Highfield, north-east of the centre, an elegant enclave bounded by Southampton Common to the west and home to the University of Southampton, is highly desirable with robust pricing. It has what must surely be some of the most attractive ‘crescents’ and ‘ways’ of houses in the city. Here are substantial Victorian, Edwardian and between-the-wars villas, some tucked quietly beside the thick woodland of the Common - so close to the city centre yet seemingly a world away. There’s a very good theatre and concert hall on the University campus, a couple of decent pubs – the Brewhouse & Kitchen is a favourite - and a Waitrose in neighbouring lively Portswood. And the local primaries, Highfield and Portswood, are both rated ‘outstanding’ by Ofsted.

Continue east, crossing over the Itchen, and you may discover a Southampton that may not be familiar, yet still ticks the boxes for family living. Bitterne and Bitterne Park, like Highfield, have excellent schooling. Bitterne Manor Primary, Bittterne Park Primary and Beechwood Junior are rated ‘outstanding’. Bitterne Park secondary and sixth form is ‘good’ with ‘outstanding’ aspects, and Itchen College is ‘good’.

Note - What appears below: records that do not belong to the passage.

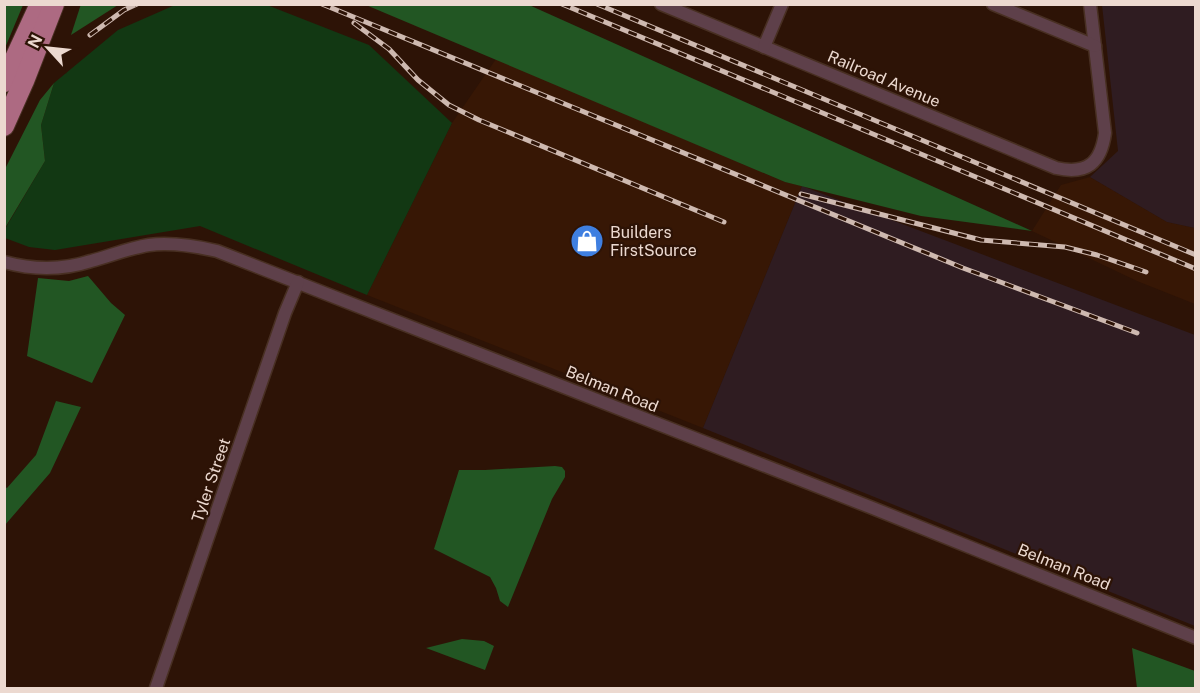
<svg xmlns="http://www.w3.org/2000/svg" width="1200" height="693" viewBox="0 0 1200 693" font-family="'Public Sans',sans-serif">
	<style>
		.built { fill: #371705 }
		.industrial { fill: #2f1c21 }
		.green { fill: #123813 }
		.forest { fill: #225623 }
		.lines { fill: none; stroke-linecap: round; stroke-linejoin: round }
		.minor-casing { stroke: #482f22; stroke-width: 15 }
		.trunk-casing { stroke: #482f22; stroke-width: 22 }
		.minor { stroke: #5e404a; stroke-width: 12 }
		.trunk { stroke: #ad6a82; stroke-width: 20 }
		.rail-casing { stroke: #ceb9b0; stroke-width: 5 }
		.rail { stroke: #2d1306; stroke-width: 3; stroke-dasharray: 9; stroke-linecap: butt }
		.labels { text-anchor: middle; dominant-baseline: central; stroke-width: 4.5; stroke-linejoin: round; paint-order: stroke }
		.street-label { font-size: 16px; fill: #ecd9d0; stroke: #2d1306 }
		.poi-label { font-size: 16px; fill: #ecd9d0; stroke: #2d1306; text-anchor: start }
	</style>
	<rect width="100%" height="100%" fill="#2d1306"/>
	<g class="built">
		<path d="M496,59L785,182L802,186L703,428L367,295L452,123Z"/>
		<path d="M1090,177L1167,222L1195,228V304L1137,281L1032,231L1061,185Z"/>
	</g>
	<g class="industrial">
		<path d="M1102,5H1195V228L1167,222L1090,177L1118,151Z"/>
		<path d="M802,186L1195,335V626L703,428Z"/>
	</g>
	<path class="green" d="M175,5H267L369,45L452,123L367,295L200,226L55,250L29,247L5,238V229L45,161L41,125L54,83L118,30Z"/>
	<g class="forest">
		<path d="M5,4L23,5L5,48L4,5Z"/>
		<path d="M81,4H118V5L71,35Z"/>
		<path d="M366,5H529L1032,231L921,216L785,182Z"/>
		<path d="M54,83L41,125L45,161L5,228V169L40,100Z"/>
		<path d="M88,276L111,303L125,315L92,383L27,356L38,278L69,281Z"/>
		<path d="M56,401L81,407L50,473L5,525V487L7,488L36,455Z"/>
		<path d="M555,466L562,467L565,471V477L552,499L508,607L500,601L496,588L490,577L434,549L459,470H485Z"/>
		<path d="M462,639L484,641L494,646L485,670L426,648Z"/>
		<path d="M1132,648L1195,671V688H1137Z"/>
	</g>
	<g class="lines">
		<defs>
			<g id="minor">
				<path d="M661,4L1056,168C1087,175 1101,163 1105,133L1090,4"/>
				<path d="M993,4L1095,46"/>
				<path d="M764,47L782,4"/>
				<path d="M4,262C33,270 63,270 91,261C110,256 129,248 149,245C172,242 195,246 217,251L870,507L1196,638"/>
				<path d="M156,688L285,313L298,282"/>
			</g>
			<g id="trunk">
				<path d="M4,82L40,4"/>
				<path d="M4,126L24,81L54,4"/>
			</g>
		</defs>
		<use href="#minor" class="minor-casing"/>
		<use href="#trunk" class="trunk-casing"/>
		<use href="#minor" class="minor"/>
		<use href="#trunk" class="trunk"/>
		<defs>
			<g id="rail">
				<path d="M322,4L963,268L1137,333"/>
				<path d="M562,4L1196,269"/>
				<path d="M597,4L1196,255"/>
				<path d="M354,23L389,49L418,80L449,105L479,120L724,222"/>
				<path d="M90,35L124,10L137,4"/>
				<path d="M801,194L981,240L1065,247L1097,255L1146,272"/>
			</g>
		</defs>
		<use href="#rail" class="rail-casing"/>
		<use href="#rail" class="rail"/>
	</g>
	<defs>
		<symbol id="shop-disc" viewBox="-11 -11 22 22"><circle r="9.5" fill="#3f7fe0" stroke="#2d1306"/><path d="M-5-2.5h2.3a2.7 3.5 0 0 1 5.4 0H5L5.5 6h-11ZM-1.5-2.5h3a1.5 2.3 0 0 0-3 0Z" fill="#fff"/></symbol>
	</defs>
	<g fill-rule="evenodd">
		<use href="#shop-disc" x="568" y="222" width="38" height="38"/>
	</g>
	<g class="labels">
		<g class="street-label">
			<text transform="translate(884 79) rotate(23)">Railroad Avenue</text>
			<text transform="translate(612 389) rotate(22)">Belman Road</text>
			<text transform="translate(211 480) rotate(-71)">Tyler Street</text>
			<text transform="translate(1064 567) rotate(22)">Belman Road</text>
		</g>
		<g class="poi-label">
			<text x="610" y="232">Builders<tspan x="610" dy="18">FirstSource</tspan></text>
		</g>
	</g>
	<rect width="1200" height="693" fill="none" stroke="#ecd9d0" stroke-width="12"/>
	<g transform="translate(48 48) rotate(297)" stroke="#2d1306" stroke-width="4.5" paint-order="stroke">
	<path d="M0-4.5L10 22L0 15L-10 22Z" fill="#ecd9d0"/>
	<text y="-9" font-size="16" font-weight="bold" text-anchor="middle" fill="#ecd9d0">N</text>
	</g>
</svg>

Property may not be as impressive as Highfield, but offers good value and there are pleasant leafy, grass-verged avenues, groves and lanes of mostly between-the-wars and post-war homes (some mock tudor, others tile hung, plus a dollop of pebble dash). 
Convenience comes in the form of stations at both Bitterne and Woolston and parades of useful if unexciting shops. Bitterne has a pedestrianised shopping centre with basics covered from banks to Boots and a big Sainsbury’s. Bitterne Park feels more villagey. There is a focus on the ‘Triangle’ with a mix of traditional shops and hip eateries, including hardware store, bakery, butcher with deli, trendy Butcher’s Hook alehouse and a good collection of cafes: Miss Ellie’s for hearty breakfasts, Songbrid Ice Cream Cafe and Creative Space to indulge in millionaire’s shortbread ice cream, and Il Picchio caffe for authentic foccacia and antipasti.

Best of all are Southampton’s trademark stretches of green with parks and recreation grounds. There is the aforementioned Peartree Green as well as heavily treed Freemantle Common bordered by good family houses - with some enjoying those far reaching views mentioned earlier. A particular highlight, however, is Riverside Park. This is nearly 80 acres of parkland alongside the Itchen with footpaths and cycle routes, popular, noisy bits, such as a skate park, tennis court, miniature railway, cricket pitches and football pitches, and quieter bits with picnic tables overlooking a shingle beach where you can sit and watch the river flow. And there are dogs. Many dogs. Which is fine, but just beware of dog poo. (Come on, folks, this park is a fabulous amenity, don’t forget to bin it!) There are also opportunities to take to the water, kayaking and canoeing at clubs and centres such as Woodmill Outdoor Activities Centre. On a weekend the park and the river are a joy, showing that Southampton is not just about its busy centre, but about family lifestyle, too. 


Agent talk - Lee Turner, Pearsons

“People moving to Highfield do so because of one or all of the key positives of the local infrastructure. For some it is the excellent schooling, for others it may be the proximity to the University or the convenience of access to many day to day facilities and the city, while still benefiting from a village community feel.

With such a broad range of reasons to move to the area, Highfield is considered one of the most popular areas in the city and demand always exceeds supply.

Situated just across the river from the city centre, Bitterne and Bitterne Park attracts the entire demographic of buyers. Bitterne Park is particularly popular with families - the superb schooling in the area plays a huge part in that, helping to propel prices. Bitterne has also faired well and offers excellent value for money and a diverse range of housing stock.

All areas offer anything from a contemporary apartment to a substantial period home and everything in between. The profile of a buyer can range from a first time buyer looking for a studio apartment through to a family or overseas buyer being relocated and needing a substantial home, to someone retiring and looking to downsize to an apartment or bungalow.”